The foundation of Irving’s conspiracy theories is, of course, money.
“Marijuana can do so many good things, but the government can’t tax something you can grow in your backyard,” he said. “It would knock so many pills off the shelves if it were available everywhere. But we know the big pharmaceutical companies will never let that happen.”
Following in the footsteps of former Pro Bowl center and three-time Super Bowl champ Mark Stepnoski – who after retirement became the president of the Texas chapter of NORML (National Organization to Reform Marijuana Laws) – Irving isn’t the first Cowboy to stump for hemp. Only the loudest.
He promises change. He blames league leaders and lawmakers. He even calls out the most prolific stoner of them all, Snoop.
“We’re both from Compton and we know what’s up,” Irving said. “But he came out and said I made a bad decision. Really, Snoop?! I’m calling you out. I do this for medical advocacy, and you get high just to fuck with the police. It’s just not right.”
Irving seems content with his seemingly confounding choice. He’s committed to use his passion defending marijuana in the courts, rather than use his Chris Jones-like skill set defending passes in the Super Bowl.

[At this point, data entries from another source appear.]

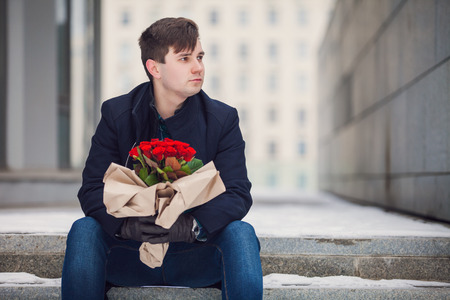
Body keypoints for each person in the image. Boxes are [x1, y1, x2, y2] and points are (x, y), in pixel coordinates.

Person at [61, 17, 263, 299]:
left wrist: (192, 227)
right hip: (131, 253)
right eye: (184, 58)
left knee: (241, 234)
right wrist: (125, 225)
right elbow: (93, 189)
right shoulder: (116, 114)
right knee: (84, 231)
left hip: (194, 254)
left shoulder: (222, 119)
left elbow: (237, 193)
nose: (198, 67)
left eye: (200, 57)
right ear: (154, 67)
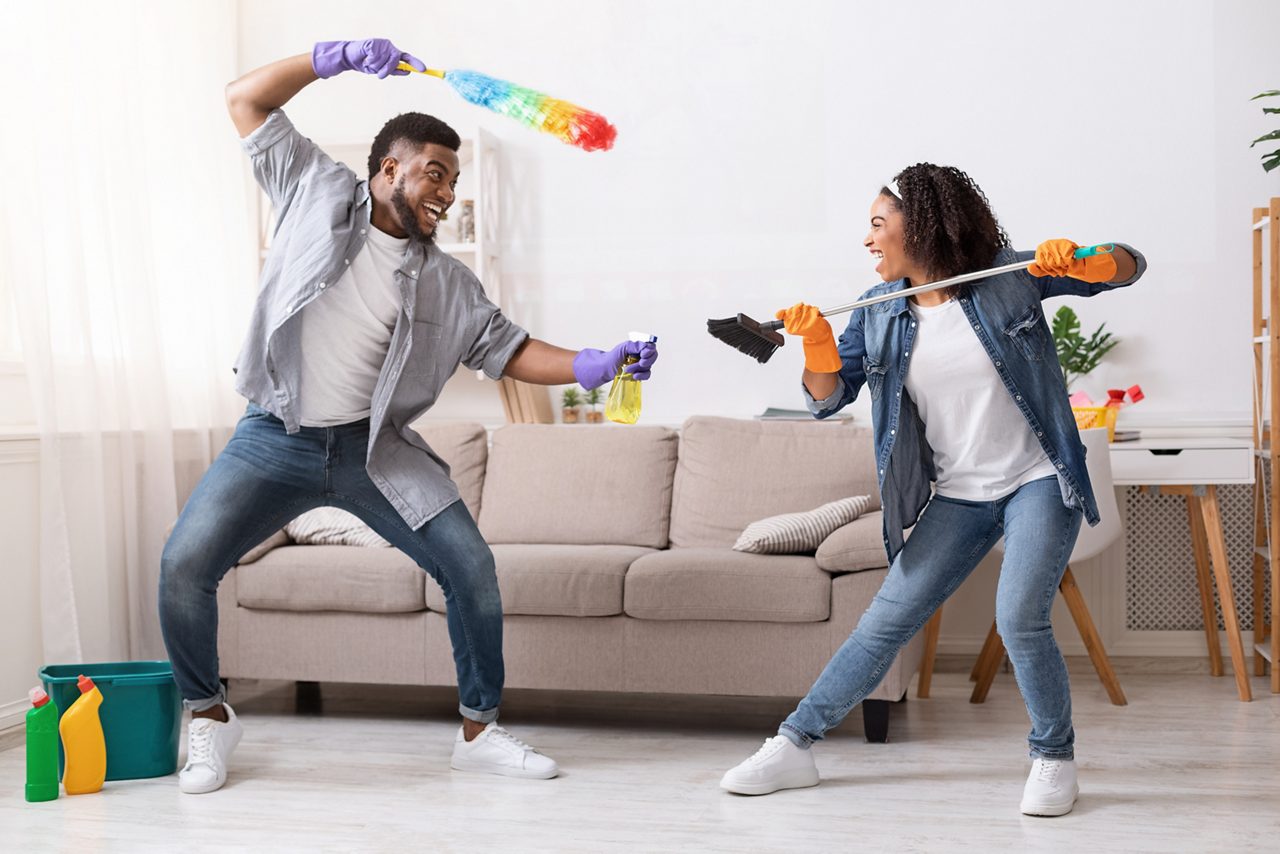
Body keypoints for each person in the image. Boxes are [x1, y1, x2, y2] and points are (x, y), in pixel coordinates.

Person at [159, 38, 658, 795]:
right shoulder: (313, 189)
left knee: (472, 570)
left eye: (452, 181)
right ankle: (210, 717)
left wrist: (598, 363)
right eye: (432, 172)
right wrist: (330, 61)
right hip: (275, 435)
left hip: (373, 452)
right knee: (182, 567)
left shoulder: (449, 283)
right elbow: (245, 99)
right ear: (385, 169)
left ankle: (480, 731)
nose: (443, 193)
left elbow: (510, 348)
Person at [717, 163, 1145, 816]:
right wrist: (817, 347)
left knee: (1018, 616)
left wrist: (1088, 260)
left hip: (1037, 478)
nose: (867, 239)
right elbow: (827, 401)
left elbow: (1130, 264)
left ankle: (1054, 757)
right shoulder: (878, 310)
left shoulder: (1007, 275)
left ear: (921, 226)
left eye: (877, 224)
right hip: (959, 495)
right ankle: (793, 747)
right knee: (884, 623)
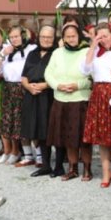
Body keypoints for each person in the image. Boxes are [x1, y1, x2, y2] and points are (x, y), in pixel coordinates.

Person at [81, 25, 111, 188]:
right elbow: (85, 69)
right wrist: (92, 46)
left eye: (106, 36)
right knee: (103, 137)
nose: (103, 39)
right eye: (99, 36)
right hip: (99, 94)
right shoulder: (94, 53)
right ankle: (107, 172)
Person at [44, 23, 92, 181]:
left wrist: (78, 85)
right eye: (68, 36)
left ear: (79, 36)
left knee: (83, 138)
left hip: (80, 99)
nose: (71, 39)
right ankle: (72, 168)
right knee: (68, 137)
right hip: (61, 99)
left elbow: (92, 77)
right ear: (63, 38)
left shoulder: (87, 51)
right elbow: (48, 73)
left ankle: (87, 169)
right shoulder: (57, 53)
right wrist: (58, 86)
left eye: (74, 36)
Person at [22, 26, 59, 178]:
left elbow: (61, 76)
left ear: (54, 38)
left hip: (49, 95)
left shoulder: (57, 54)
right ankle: (45, 165)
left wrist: (45, 85)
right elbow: (24, 76)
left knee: (50, 130)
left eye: (49, 37)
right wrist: (29, 87)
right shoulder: (32, 54)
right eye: (43, 36)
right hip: (32, 95)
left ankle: (58, 165)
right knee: (37, 130)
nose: (46, 39)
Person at [0, 26, 32, 165]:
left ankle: (24, 153)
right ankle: (11, 151)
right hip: (8, 86)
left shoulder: (31, 49)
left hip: (22, 87)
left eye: (16, 36)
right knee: (8, 120)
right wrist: (2, 54)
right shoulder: (7, 51)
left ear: (23, 36)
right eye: (11, 37)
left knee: (20, 121)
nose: (14, 39)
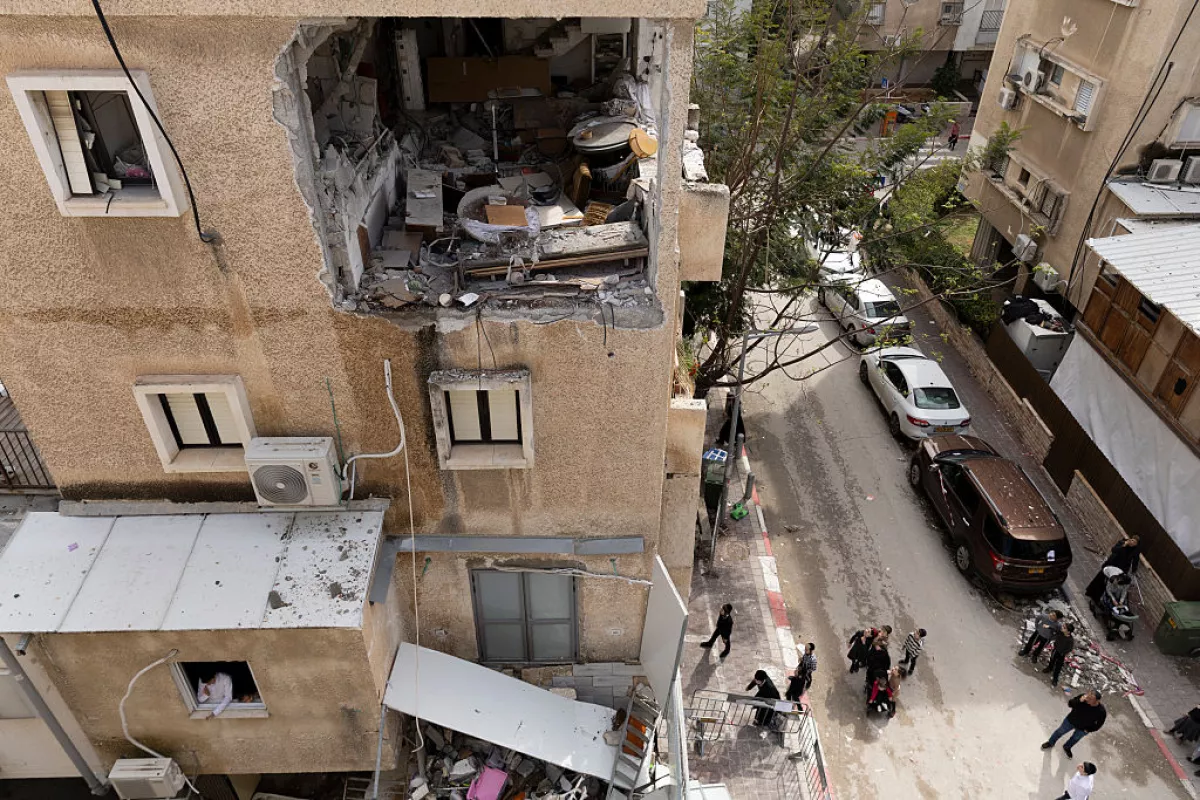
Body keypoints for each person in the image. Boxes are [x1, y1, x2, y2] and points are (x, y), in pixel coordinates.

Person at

He spends his days making speeches. Attending conferences. Calling politicians. Hawking products. And even … braiding his daughter’s hair.
“Doing her hair is the worst part,” laughs Irving, who says he recently won a custody battle for his 7-year-old daughter, Zoe. “Because she has her dad’s nappy hair.”
Irving likely won’t play another down of the sport he loves. He’s too busy sacking stereotypes.
“Marijuana can help heal people,” he said. “But the NFL is big business, and they don’t want you around if you make noise. Can’t take a knee. Can’t make a stand. That’s just not a place I’m interested in being around. If people will listen to me and get to know me, they’ll realize I’m not the troubled addict I’m painted out to be.
“I’m just trying to make this world a better place. Marijuana can help me do that.”